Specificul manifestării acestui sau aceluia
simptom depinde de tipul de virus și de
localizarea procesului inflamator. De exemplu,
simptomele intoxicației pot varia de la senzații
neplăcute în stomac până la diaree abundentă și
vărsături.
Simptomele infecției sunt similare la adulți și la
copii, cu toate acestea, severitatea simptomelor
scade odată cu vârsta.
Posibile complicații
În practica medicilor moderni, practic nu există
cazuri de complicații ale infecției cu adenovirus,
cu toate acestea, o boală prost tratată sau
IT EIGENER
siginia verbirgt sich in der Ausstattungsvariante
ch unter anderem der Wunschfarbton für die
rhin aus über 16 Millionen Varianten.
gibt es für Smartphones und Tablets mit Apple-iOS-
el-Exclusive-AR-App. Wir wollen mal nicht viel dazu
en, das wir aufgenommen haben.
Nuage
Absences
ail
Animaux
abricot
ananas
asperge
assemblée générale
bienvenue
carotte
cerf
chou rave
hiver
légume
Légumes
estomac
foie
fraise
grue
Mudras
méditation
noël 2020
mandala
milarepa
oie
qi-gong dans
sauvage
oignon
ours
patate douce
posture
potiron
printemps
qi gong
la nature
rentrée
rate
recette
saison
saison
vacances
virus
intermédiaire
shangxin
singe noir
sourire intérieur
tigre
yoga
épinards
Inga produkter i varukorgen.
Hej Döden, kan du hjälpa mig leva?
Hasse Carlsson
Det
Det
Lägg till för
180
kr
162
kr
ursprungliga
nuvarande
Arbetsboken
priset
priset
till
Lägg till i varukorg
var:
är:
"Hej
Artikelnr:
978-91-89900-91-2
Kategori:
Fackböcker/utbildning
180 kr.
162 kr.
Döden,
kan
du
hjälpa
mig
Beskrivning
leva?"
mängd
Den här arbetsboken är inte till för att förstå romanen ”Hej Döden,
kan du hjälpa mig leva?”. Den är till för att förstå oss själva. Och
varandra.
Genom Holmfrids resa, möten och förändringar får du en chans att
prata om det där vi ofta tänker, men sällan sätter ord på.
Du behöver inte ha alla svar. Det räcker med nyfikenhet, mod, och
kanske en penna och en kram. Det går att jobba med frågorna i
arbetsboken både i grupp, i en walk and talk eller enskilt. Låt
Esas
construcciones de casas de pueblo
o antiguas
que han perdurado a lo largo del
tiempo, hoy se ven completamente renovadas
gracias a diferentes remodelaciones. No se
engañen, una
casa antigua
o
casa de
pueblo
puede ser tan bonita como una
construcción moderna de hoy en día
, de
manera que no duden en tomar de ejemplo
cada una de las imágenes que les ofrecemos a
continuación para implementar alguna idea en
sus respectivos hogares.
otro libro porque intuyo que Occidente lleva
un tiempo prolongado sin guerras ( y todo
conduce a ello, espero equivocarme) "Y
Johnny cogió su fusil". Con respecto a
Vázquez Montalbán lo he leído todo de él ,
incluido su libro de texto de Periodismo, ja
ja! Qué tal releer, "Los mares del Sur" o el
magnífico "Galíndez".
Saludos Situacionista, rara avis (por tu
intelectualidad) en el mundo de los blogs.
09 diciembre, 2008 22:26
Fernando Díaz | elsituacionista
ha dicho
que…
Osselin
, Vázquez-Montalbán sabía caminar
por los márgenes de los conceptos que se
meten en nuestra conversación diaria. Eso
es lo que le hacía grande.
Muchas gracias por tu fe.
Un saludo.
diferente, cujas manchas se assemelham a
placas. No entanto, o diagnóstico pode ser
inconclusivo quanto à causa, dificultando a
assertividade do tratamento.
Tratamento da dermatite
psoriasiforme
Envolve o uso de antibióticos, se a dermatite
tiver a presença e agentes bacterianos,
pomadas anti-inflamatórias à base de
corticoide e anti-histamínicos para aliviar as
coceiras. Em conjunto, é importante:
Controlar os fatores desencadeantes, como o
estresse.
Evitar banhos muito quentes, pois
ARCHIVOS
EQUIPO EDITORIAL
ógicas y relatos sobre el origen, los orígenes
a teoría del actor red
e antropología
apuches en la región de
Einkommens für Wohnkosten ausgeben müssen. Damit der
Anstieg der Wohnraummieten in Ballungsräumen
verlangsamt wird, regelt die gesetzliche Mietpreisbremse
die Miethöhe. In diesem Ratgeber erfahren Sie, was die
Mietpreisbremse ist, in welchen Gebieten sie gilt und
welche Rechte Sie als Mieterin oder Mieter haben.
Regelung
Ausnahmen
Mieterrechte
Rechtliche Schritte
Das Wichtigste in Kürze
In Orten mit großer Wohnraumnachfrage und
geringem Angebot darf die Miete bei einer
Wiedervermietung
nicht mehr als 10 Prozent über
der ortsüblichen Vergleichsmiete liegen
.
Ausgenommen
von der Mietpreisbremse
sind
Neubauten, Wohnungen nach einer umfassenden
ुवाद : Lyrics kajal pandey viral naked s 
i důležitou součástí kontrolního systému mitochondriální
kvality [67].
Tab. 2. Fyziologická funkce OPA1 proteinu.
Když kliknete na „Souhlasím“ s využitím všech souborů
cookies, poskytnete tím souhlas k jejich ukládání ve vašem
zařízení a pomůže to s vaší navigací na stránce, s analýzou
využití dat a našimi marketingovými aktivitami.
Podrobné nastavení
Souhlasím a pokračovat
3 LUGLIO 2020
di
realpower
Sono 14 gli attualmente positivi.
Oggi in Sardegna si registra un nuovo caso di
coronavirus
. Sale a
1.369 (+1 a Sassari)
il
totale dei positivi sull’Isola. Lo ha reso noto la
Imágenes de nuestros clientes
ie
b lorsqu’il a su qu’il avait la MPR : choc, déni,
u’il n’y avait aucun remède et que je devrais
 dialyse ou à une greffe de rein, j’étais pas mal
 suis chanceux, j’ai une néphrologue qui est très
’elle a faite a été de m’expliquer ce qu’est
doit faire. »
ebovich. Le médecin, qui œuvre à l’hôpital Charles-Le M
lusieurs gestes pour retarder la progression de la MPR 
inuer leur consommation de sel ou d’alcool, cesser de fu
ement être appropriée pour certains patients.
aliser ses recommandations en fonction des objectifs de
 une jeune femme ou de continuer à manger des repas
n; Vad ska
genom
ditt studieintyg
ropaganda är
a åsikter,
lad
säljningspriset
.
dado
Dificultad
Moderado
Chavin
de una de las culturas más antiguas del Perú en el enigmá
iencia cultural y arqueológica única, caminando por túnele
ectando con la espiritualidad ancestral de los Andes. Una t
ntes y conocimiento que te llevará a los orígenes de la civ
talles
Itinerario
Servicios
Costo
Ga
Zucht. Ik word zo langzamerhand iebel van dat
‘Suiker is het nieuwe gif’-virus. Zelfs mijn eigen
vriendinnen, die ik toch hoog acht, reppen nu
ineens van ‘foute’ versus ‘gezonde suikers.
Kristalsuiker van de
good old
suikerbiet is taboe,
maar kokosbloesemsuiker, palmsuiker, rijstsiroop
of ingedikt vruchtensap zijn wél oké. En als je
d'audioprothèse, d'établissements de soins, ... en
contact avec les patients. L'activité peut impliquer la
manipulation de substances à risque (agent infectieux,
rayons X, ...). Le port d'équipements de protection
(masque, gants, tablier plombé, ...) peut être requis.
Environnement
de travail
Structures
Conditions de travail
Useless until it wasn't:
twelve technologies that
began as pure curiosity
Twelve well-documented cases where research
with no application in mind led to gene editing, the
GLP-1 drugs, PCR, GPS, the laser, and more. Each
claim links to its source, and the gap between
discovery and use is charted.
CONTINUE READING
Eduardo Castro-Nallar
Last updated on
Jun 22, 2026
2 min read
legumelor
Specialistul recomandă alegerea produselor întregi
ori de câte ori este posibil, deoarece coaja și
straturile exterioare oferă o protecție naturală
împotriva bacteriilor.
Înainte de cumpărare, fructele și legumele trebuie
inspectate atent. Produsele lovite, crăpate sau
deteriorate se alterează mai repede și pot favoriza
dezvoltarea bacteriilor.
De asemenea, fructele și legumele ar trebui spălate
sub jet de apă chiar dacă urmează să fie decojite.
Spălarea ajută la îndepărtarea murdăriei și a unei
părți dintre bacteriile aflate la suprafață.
□ □ □ □
Reproduce exactly the lines running from the one with "Înainte de cumpărare, fructele" to the last line of the listing above. Add nothing else.

Înainte de cumpărare, fructele și legumele trebuie
inspectate atent. Produsele lovite, crăpate sau
deteriorate se alterează mai repede și pot favoriza
dezvoltarea bacteriilor.
De asemenea, fructele și legumele ar trebui spălate
sub jet de apă chiar dacă urmează să fie decojite.
Spălarea ajută la îndepărtarea murdăriei și a unei
părți dintre bacteriile aflate la suprafață.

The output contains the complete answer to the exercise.